Friday, Sep. 13, 1963
Out of Eden
THE GIRLS OF SLENDER MEANS by Muriel Spark. 176 pages. Knopf. $3.95.
As the climax of a comic novel, the scene seems a touch strenuous. Here are 13 young women, some of them naked and lubricated with soap, desperately trying to squirm to salvation through a tiny bathroom window in a burning London house. Happily, no one excels Scots-born Novelist Muriel Spark at the satiric art of making the outrageous seem natural--and the natural outrageous. In The Girls of Slender Means she not only gets away with trial by hip-size in the bathroom but thriftily makes it a moment of religious crisis. After witnessing the scene, a male character joins the Catholic Church and heads for darkest Haiti, where he is eventually martyred by angry natives.
Such doings may sound like something the author picked up at the last sale of Waugh assets.

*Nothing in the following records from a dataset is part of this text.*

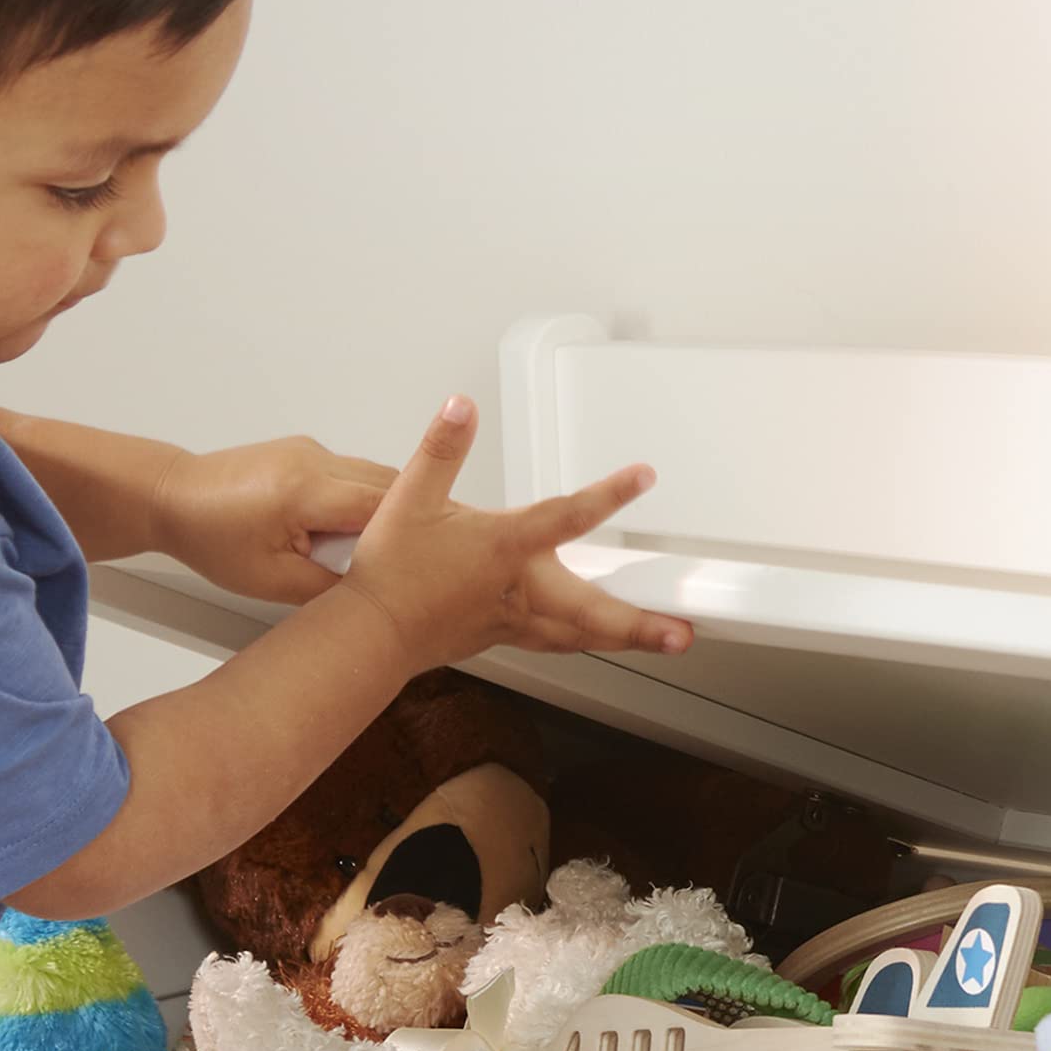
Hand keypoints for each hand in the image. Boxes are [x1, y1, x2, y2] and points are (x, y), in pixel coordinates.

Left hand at [151, 436, 398, 602]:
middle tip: (405, 557)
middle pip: (389, 484)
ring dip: (381, 510)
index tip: (428, 555)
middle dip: (403, 520)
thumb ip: (330, 587)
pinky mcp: (306, 450)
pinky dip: (358, 499)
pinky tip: (341, 530)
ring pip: (373, 476)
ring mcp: (310, 450)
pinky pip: (350, 473)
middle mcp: (313, 460)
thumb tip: (371, 590)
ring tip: (366, 547)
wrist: (175, 498)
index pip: (384, 504)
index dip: (412, 530)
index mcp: (305, 491)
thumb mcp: (272, 581)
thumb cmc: (210, 537)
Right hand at [337, 394, 693, 667]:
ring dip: (626, 639)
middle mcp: (519, 591)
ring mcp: (514, 621)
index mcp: (503, 549)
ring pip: (581, 636)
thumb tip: (461, 408)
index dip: (610, 495)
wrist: (369, 633)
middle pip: (593, 611)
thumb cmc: (390, 574)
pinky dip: (585, 640)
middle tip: (681, 633)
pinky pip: (557, 642)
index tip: (643, 477)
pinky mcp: (503, 638)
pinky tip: (596, 638)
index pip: (567, 516)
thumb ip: (441, 449)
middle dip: (641, 623)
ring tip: (662, 640)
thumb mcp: (409, 497)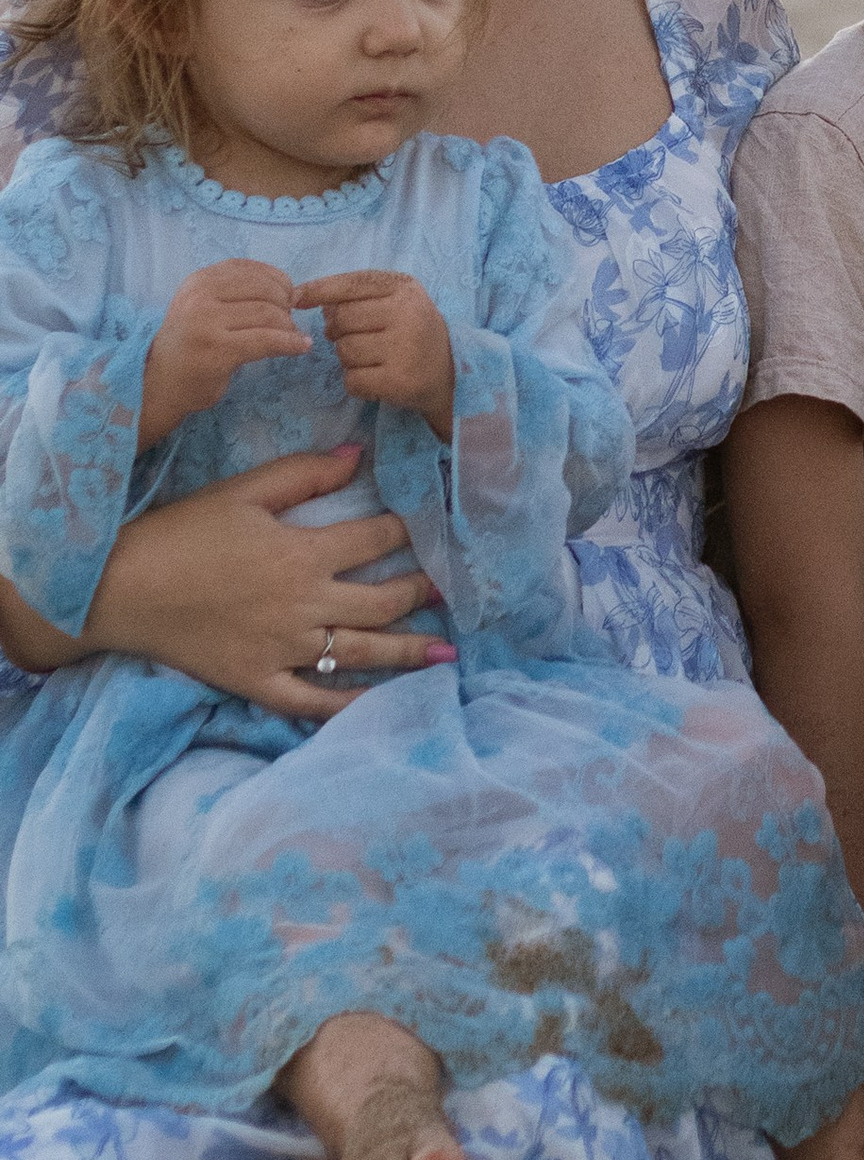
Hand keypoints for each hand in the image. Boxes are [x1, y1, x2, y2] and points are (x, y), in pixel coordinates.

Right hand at [81, 450, 447, 717]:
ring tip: (446, 651)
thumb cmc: (182, 532)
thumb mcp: (244, 491)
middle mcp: (304, 604)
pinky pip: (313, 700)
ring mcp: (284, 648)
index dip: (409, 530)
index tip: (435, 527)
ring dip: (407, 650)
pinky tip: (381, 703)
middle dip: (419, 592)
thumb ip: (305, 473)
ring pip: (360, 652)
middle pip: (381, 600)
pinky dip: (349, 704)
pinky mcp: (259, 680)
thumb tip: (360, 454)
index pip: (376, 539)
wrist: (121, 589)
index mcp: (302, 553)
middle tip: (447, 591)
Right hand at [140, 258, 309, 444]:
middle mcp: (199, 297)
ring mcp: (206, 324)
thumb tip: (291, 291)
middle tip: (289, 320)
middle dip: (285, 304)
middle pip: (264, 290)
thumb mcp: (204, 306)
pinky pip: (267, 341)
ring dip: (289, 325)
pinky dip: (290, 343)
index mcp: (198, 281)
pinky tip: (301, 347)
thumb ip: (237, 293)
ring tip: (292, 335)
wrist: (160, 385)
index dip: (278, 280)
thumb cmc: (190, 345)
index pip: (249, 269)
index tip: (288, 296)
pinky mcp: (218, 351)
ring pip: (268, 314)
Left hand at [297, 272, 455, 434]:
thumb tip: (306, 297)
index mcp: (404, 288)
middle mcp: (408, 313)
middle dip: (337, 331)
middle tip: (357, 338)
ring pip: (344, 351)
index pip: (352, 284)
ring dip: (348, 359)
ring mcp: (405, 347)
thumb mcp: (395, 301)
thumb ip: (357, 295)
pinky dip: (356, 383)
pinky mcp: (399, 380)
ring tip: (371, 359)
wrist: (451, 374)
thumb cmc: (414, 332)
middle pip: (341, 319)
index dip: (319, 290)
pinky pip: (352, 380)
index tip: (296, 298)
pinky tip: (375, 380)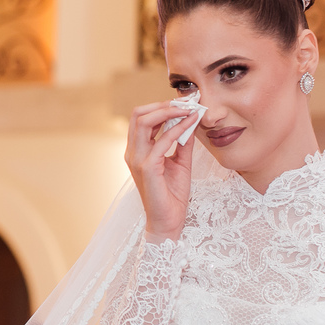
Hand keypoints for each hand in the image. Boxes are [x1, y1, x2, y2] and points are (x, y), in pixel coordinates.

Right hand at [125, 101, 196, 241]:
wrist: (169, 221)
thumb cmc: (172, 195)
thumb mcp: (180, 162)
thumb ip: (182, 142)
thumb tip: (191, 122)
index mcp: (137, 150)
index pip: (142, 117)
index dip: (161, 105)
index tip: (184, 103)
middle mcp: (133, 152)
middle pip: (138, 114)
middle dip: (163, 104)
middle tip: (186, 103)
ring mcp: (137, 159)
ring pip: (144, 121)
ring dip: (169, 111)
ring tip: (189, 109)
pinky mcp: (147, 167)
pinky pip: (162, 139)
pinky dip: (178, 128)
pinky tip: (191, 124)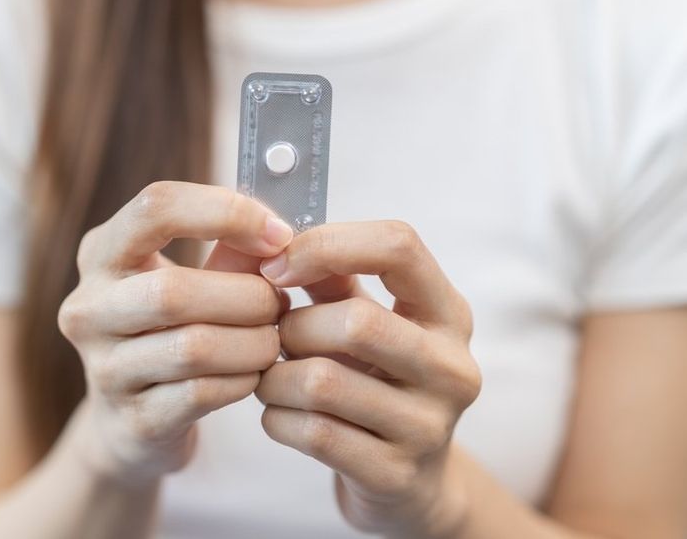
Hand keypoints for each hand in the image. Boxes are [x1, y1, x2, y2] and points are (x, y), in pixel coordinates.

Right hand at [59, 182, 291, 484]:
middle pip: (174, 290)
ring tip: (272, 339)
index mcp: (101, 253)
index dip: (227, 213)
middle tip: (280, 303)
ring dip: (253, 342)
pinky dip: (242, 380)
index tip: (279, 234)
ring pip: (193, 347)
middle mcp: (88, 308)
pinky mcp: (133, 420)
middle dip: (247, 295)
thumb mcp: (193, 281)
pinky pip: (202, 393)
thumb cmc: (170, 333)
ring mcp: (104, 369)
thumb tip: (284, 235)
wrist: (129, 424)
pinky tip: (253, 374)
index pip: (156, 207)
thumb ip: (233, 252)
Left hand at [254, 221, 480, 536]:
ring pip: (323, 382)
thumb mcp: (365, 319)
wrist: (410, 481)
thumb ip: (328, 277)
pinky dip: (277, 418)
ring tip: (271, 378)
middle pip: (356, 322)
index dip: (327, 244)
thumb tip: (268, 239)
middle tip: (273, 338)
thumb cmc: (375, 379)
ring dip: (274, 377)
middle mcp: (452, 367)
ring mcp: (430, 426)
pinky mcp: (396, 474)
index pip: (398, 245)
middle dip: (293, 327)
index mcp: (448, 312)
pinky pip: (313, 432)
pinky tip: (279, 414)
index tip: (276, 265)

Actually, this account of the giddy life in an upper-class club for young women in London just after V-E day is touched by a cheerful inhumanity all Muriel Spark's own. "As they realized themselves," she writes about the May of Teck Club members, "few people alive at the time were more delightful, more ingenious, more movingly lovely, and, as it might happen, more savage."
Not to mention balmy. One girl natters on about an unexploded German bomb buried in the club garden. Another dresses endlessly for an imaginary dinner date with a famous British actor. A wholesome vicar's daughter gives elocution lessons and keeps the rafters ringing at odd moments with bits of Byron and snatches of Shakespeare. "Joanna Childe," the author says, describing the girl in one of those thumbnail assessments that keep her books blessedly brief, "had a good intelligence and strong obscure emotions . . . she loved poetry rather as it might be assumed a cat loves birds."
This demi-paradise, this Eden for the voracious young, throbs with girlish concern for love and money, in that order. But evil, when it is finally faced firmly by Mrs. Spark, comes in the form of lust, not for human flesh but for one of the club's principal assets --a taffeta Schiaparelli dress that is lent around among the sleeker girls for evenings on the town. Does lust for a Schiaparelli justify the burning of Eden? Is Author Spark just pulling the reader's leg? A final scene is not much help. In it, the vicar is told that his poetry-loving daughter believed in the existence of Hell. "Really?" he replies with dismay. "I've never heard her speak morbidly. It must have been the influence of London."